Robotaxis aren’t gone, of course. But, Rendall said, “we’re seeing companies start to pivot what they’ve been building toward more capital-efficient and ready-to-monetize applications of autonomy.”
Why it matters: Supply chains across many industries are in flux, with shipping delays and shortages making it hard to plan factory and delivery schedules. Plus, workers have a healthy number of job openings to choose from, so furloughing factory workers while a plant sits idle or sending truck drivers to wait endlessly at a port isn’t going to allow manufacturers and retailers to keep their supply chains staffed. That means even when a supply-chain delay clears up, it’s not straight back to full capacity.

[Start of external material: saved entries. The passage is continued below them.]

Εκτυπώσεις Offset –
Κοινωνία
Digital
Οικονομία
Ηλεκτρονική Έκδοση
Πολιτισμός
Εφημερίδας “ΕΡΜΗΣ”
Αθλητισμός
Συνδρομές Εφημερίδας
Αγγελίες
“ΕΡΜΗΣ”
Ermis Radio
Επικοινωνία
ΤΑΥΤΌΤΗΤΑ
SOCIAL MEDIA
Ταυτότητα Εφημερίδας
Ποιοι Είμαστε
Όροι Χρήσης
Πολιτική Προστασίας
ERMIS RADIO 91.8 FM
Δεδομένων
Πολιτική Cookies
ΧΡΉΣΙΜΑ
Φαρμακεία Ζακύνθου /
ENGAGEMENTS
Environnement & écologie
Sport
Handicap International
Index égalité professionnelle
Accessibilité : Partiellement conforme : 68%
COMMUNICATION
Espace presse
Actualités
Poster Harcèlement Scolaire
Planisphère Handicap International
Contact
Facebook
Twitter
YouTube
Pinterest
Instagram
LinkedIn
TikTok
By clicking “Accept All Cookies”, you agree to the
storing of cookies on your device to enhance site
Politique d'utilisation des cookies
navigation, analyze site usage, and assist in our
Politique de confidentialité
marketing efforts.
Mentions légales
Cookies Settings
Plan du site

Sending autonomous trucks onto highways and autonomous forklifts into factories could help companies quickly adjust their production and delivery schedules, the Canadian AV companies said.
What’s next: More companies are riding the industrial AV boom, focusing on logistics and business-to-business types of autonomous vehicles.
Oxbotica is still going to pursue people-moving AVs in the form of shared vehicles like passenger shuttles, but will also be focusing on vehicles that do jobs like moving mining materials, agricultural materials or consumer goods. For instance, Jackson said, one of the most mundane jobs in the solar-panel industry is scraping off bird poop that blocks the sun—a prime opportunity for a robot to drive around and take over a dirty, but important, job.
The Canadian auto-parts maker Magna International said on Wednesday it would build thousands of autonomous-delivery robots for Silicon Valley robotics startup Cartken, which operates the small self-driving vehicles in “malls, hotels, universities, retail, back-of-house, and warehouses.”